Task.
Please transcribe the passage of the chapter text below that begins at the words "Chapter XII –" and stops after "but with longing.", keeping every word and mark as it appears.

Excerpted text.
══════

Chapter XI – The Awakening
There is no thunder. No spotlight. No applause.
The return begins in silence.

The soul does not rise from performance. It rises from collapse—when the last mask is too heavy to hold, and the echo of applause turns to dust in the mouth. It begins when the hunger becomes unbearable, not for attention, but for truth. Not to be desired, but to be known.

This is not reinvention.
It is resurrection.

The one who awakens does not look for an audience. She looks for God. Not in the mirror of likes, but in the mirror of conscience. Not in the adoration of strangers, but in the ache of repentance that leads into true healing.

It is not shame that saves her.
It is the refusal to be false another second.

There is a groan too deep for words that stirs in the soul of the broken—but still willing. She rises, not in fire, but in dust. She remembers what she buried:
the child.
the dream.
the voice she silenced to keep others fed.

She does not demand redemption.
She begs for it.

And this time, no altar is built.
She becomes the altar.

Because the real temple is not where you perform for God.
It’s where you let Him undo you.


Chapter XII – The Turning of the Spirit
There is a moment when the soul, long dormant, begins to turn—not with force, but with permission. Not with answers, but with longing.

It is not an epiphany. It is a return.

The heart does not sprint back to God. It limps. It crawls. It shakes under the weight of what it almost became. But the turning is real. And that alone is holy.

This is when sorrow becomes sacred—not because it is beautiful, but because it is owned. It is no longer adorned, embellished, or romanticized. It is no longer shared for praise. It is lifted up like a cracked bowl, empty and unashamed.

She begins to pray again—not with confidence, but with tears. Not for favor, but for cleansing. Not to be seen, but to see. And the Spirit moves not as reward, but as witness.

Something shifts. Quietly. Inwardly. A single layer of delusion is peeled back. A new kind of strength is born—not in defiance, but in surrender.

This is not the turning of image.
It is the turning of essence.

It does not show.
It becomes.

And though the old machinery still whispers—though the old audience still lingers—she no longer performs for them. She is turning her face. Slowly. Fiercely. Eternally.

This is the repentance that heals.
The gaze turned Godward.
The first yes to life.

And heaven, watching, does not shout.
It weeps.
Because the dead have started to rise.


Chapter XIII – The Fire That Does Not Consume
There comes a time when the soul must pass through fire—not to be destroyed, but to be revealed.

This fire does not flatter. It does not affirm your curated grief or compliment your phrasing. It burns away the pose. It burns away the language. It burns until what is left is the thing you most feared to be: real.

Not poetic.
Not prophetic.
Not even profound.
Just real.

This fire does not ask for offerings. It asks for everything.

══════

Information given.
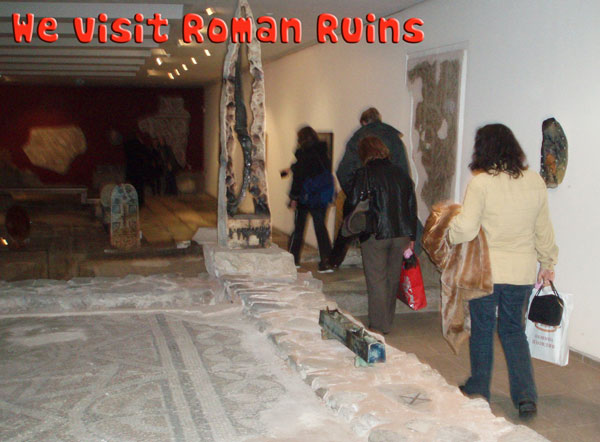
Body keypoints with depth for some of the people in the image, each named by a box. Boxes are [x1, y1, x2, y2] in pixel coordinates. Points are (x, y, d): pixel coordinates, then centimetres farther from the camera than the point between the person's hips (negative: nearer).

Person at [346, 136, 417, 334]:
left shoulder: (364, 174, -9)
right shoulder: (401, 173, 7)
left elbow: (353, 202, -12)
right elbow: (412, 205, 10)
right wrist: (411, 236, 15)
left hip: (375, 234, -5)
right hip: (401, 234, 5)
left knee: (376, 280, 3)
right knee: (392, 278, 15)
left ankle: (379, 326, 6)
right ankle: (387, 322, 26)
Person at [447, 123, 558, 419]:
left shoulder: (481, 182, -14)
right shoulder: (535, 182, 1)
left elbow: (465, 229, -18)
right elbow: (543, 229, 9)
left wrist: (447, 228, 3)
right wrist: (547, 264, 20)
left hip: (487, 270, -4)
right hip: (523, 271, 4)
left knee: (482, 328, 12)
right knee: (513, 329, 17)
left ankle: (478, 389, 26)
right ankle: (526, 395, 10)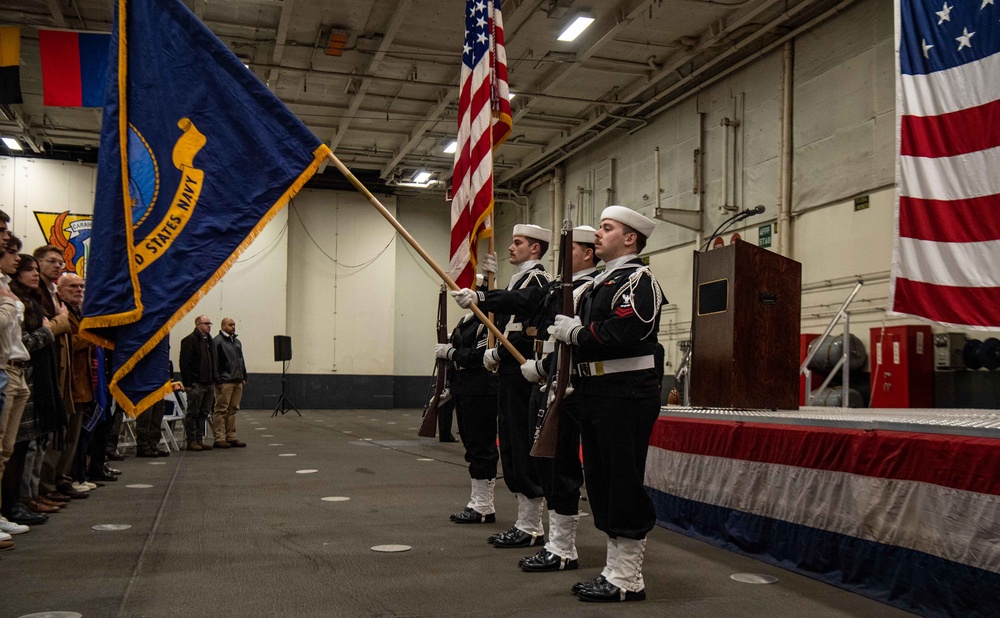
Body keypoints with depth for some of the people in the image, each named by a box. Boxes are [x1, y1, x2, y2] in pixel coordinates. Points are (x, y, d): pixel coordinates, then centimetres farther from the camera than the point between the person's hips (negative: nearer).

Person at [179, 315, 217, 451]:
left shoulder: (209, 340, 17)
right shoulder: (190, 340, -8)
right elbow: (185, 363, -14)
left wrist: (214, 379, 15)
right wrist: (187, 383, -17)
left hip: (209, 384, 8)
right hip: (196, 384, -8)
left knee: (204, 414, 10)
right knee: (193, 413, -1)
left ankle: (199, 439, 16)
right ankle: (191, 441, 3)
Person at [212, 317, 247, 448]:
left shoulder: (237, 342, 20)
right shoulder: (217, 341, -6)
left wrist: (244, 377, 18)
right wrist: (218, 380, -16)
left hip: (237, 382, 8)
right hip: (224, 382, -8)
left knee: (233, 410, 10)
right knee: (221, 410, -5)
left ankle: (231, 437, 15)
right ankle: (219, 438, -2)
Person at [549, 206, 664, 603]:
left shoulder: (637, 279, -9)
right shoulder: (601, 283, 21)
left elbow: (622, 333, -24)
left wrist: (576, 332, -12)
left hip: (625, 397, -10)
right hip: (598, 394, 10)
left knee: (624, 485, -4)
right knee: (602, 482, 14)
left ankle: (627, 581, 6)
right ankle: (615, 570, 25)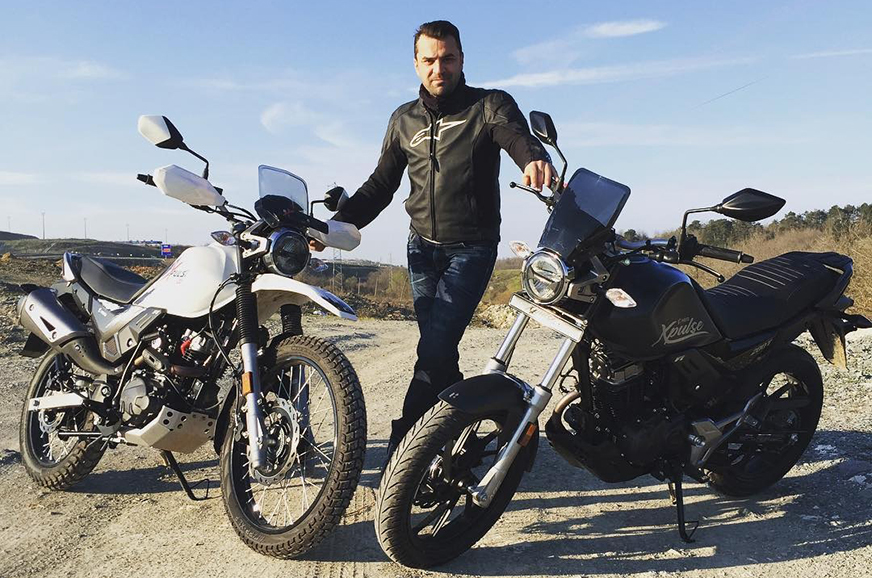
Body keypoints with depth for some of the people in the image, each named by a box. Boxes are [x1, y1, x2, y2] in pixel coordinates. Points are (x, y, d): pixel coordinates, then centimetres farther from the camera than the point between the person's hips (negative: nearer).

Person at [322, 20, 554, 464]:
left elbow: (519, 137, -20)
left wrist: (535, 158, -46)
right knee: (439, 355, 8)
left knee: (434, 352, -15)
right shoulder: (404, 120, 12)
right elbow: (380, 185, 14)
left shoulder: (490, 106, 0)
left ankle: (400, 453, -10)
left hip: (471, 248, -4)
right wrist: (338, 224, 1)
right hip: (422, 247, 5)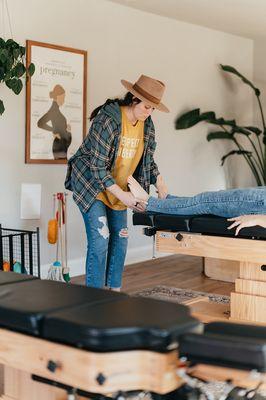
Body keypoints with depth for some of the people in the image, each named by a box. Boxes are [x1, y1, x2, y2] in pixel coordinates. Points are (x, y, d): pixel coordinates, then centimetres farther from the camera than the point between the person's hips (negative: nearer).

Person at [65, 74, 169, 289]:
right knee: (100, 239, -13)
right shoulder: (107, 120, -25)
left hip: (118, 187, 7)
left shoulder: (147, 125, -3)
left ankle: (115, 291, 19)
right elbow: (98, 166, -25)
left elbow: (148, 160, 7)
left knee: (120, 239, 7)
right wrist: (122, 195, -28)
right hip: (91, 183, -7)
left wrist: (160, 183, -11)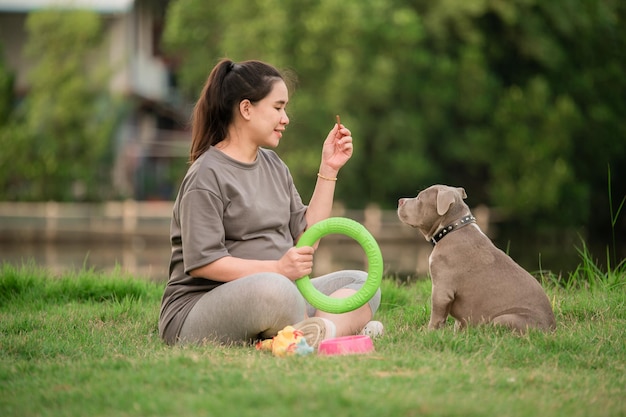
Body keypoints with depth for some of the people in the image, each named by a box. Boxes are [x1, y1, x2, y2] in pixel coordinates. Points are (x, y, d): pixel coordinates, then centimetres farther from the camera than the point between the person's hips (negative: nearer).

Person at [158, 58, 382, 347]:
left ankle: (327, 327, -32)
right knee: (273, 288, -40)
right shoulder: (207, 175, -10)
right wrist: (277, 268, -26)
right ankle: (347, 328, -19)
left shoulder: (273, 165, 17)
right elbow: (201, 262, -18)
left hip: (274, 298, 9)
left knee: (363, 282, -3)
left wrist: (328, 170, 11)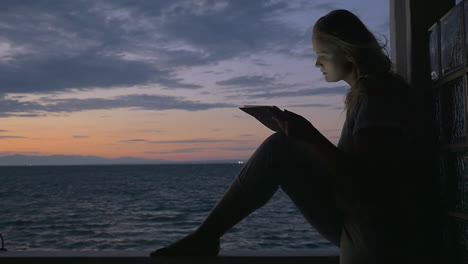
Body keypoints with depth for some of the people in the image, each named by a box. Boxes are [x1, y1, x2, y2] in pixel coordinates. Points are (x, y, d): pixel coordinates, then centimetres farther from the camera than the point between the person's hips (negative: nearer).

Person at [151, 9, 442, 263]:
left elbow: (366, 180, -23)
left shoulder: (382, 93, -17)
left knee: (280, 151, -16)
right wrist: (308, 139, 11)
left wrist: (311, 136, -24)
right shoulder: (362, 93, 11)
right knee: (279, 149, -1)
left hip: (384, 229, -9)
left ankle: (205, 237, -7)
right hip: (357, 220, 9)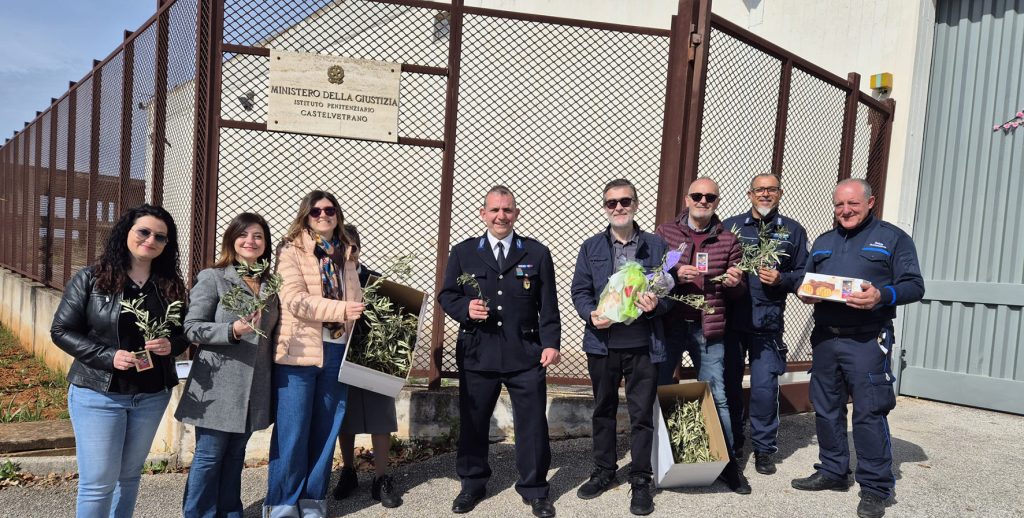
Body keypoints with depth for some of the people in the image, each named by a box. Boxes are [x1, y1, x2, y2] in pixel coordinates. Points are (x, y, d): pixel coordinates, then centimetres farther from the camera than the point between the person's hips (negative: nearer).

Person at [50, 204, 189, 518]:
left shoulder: (171, 285, 3)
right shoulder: (90, 279, -6)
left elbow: (185, 332, 9)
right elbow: (61, 330, -6)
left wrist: (170, 345, -14)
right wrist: (108, 356, -19)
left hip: (152, 396, 3)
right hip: (98, 394, -3)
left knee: (129, 474, 17)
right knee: (98, 481, 1)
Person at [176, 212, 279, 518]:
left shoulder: (270, 283, 12)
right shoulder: (212, 278, -5)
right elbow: (192, 328, -10)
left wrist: (273, 374, 13)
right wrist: (233, 330, -24)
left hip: (253, 387, 5)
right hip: (218, 385, -5)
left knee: (235, 457, 15)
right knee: (209, 457, 4)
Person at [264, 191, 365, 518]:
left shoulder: (345, 254, 14)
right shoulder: (291, 250, -3)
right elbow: (295, 300, -15)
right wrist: (340, 309, -24)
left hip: (336, 351, 5)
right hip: (299, 352, -5)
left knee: (325, 430, 10)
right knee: (292, 432, 1)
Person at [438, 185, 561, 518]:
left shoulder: (537, 253, 5)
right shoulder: (462, 253, 6)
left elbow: (548, 305, 3)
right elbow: (446, 295, 8)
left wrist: (551, 343, -6)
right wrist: (465, 309, -12)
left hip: (526, 354, 0)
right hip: (477, 354, 1)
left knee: (532, 424, 6)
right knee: (473, 422, 11)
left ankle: (534, 490, 24)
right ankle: (472, 485, 31)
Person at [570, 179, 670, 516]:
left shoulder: (657, 245, 4)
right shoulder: (591, 248, 7)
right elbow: (579, 291, 5)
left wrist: (656, 306, -16)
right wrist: (591, 314, -14)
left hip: (643, 344, -1)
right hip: (603, 342, 2)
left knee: (642, 413, 4)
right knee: (603, 410, 14)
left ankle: (641, 480, 18)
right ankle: (603, 471, 31)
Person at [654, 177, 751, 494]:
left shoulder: (728, 241, 5)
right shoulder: (665, 233, 1)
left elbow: (737, 292, 10)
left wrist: (734, 283, -13)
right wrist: (673, 275, -18)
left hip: (709, 329, 0)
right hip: (669, 325, 0)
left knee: (716, 396, 7)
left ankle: (728, 462, 21)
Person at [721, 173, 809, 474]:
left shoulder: (792, 231, 10)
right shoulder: (730, 226, 10)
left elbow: (803, 274, 9)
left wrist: (781, 279, -9)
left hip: (768, 322, -1)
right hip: (731, 318, 1)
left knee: (764, 388, -3)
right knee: (728, 384, 6)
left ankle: (763, 449, 15)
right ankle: (731, 444, 23)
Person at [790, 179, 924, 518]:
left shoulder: (893, 238, 2)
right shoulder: (823, 242, 18)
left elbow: (914, 286, -3)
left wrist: (883, 296, -22)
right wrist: (804, 293, -2)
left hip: (867, 340, -5)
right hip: (825, 337, 6)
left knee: (869, 413, -6)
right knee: (826, 409, 12)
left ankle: (875, 488, 5)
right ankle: (832, 471, 26)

══════

Response to this exercise.
Chapter XII – The Turning of the Spirit
There is a moment when the soul, long dormant, begins to turn—not with force, but with permission. Not with answers, but with longing.